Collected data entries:
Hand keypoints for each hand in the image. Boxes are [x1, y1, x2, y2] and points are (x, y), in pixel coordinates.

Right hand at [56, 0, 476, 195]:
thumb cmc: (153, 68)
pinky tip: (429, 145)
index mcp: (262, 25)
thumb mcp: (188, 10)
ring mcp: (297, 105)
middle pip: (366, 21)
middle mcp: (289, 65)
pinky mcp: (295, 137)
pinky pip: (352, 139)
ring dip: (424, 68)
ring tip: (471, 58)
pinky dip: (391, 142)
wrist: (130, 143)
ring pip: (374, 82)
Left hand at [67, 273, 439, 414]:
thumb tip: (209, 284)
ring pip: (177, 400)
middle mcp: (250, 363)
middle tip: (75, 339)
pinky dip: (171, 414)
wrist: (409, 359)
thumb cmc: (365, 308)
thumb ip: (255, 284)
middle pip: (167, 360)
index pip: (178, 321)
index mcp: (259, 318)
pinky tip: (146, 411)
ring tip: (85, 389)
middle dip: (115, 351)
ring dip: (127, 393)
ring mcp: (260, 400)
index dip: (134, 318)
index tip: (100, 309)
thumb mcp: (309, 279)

---

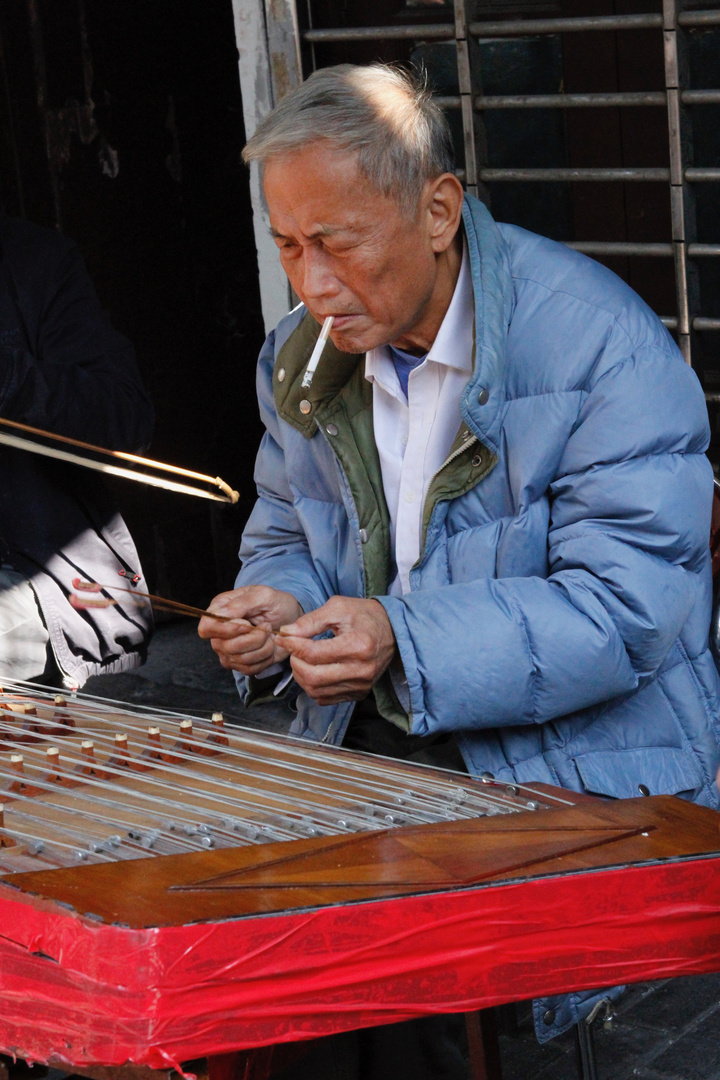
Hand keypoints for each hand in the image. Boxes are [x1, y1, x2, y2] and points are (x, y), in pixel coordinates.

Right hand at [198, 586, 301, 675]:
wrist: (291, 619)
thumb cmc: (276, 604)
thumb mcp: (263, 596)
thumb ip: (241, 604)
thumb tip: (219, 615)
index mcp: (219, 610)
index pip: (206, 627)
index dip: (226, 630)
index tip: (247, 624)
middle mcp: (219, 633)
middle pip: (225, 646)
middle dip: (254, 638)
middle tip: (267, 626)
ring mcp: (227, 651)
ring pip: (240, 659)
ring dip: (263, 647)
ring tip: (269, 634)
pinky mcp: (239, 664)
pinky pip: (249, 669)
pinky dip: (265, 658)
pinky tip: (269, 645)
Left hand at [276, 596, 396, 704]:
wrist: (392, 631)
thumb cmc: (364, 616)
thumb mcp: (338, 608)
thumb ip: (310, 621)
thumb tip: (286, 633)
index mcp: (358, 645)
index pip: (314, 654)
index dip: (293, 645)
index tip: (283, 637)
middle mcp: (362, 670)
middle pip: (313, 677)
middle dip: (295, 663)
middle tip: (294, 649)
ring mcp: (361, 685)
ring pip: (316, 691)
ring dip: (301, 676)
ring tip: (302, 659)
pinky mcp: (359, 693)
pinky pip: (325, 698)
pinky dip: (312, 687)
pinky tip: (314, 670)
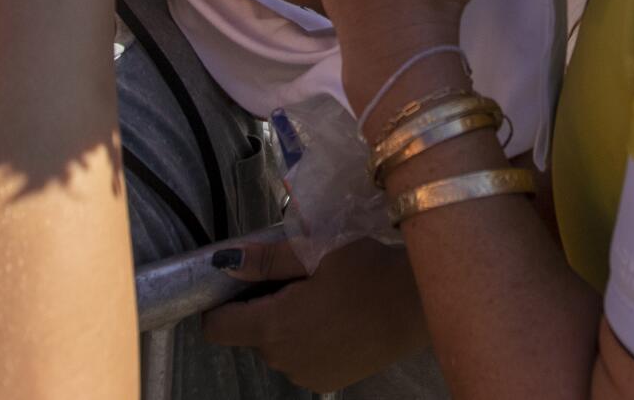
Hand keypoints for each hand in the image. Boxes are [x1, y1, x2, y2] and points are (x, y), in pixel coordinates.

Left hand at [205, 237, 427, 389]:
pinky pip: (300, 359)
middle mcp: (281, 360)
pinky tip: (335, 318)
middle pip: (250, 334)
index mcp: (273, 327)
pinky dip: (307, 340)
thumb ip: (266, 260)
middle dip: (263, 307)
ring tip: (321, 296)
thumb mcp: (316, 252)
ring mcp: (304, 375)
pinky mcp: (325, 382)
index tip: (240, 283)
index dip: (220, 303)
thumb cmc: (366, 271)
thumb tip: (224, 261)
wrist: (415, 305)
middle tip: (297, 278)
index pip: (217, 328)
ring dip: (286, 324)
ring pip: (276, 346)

**Task brief**: In the entries above, please find the line with "thumb cmc: (276, 604)" and the line with "ring dip: (263, 647)", then write out exactly those two lines and every line between them, and nothing more.

**Solution to this task**:
thumb cmc: (276, 604)
thumb mcp: (263, 596)
thumb ip: (241, 604)
thumb tip: (219, 615)
index mcp: (219, 610)
index pip: (206, 627)
index dip: (226, 630)
index tip: (247, 624)
middle mcp: (219, 633)
middle pip: (225, 646)
middle dip: (254, 638)
middle tip: (267, 626)
ring mcp: (227, 651)
ring pip: (240, 659)
ring dip: (263, 647)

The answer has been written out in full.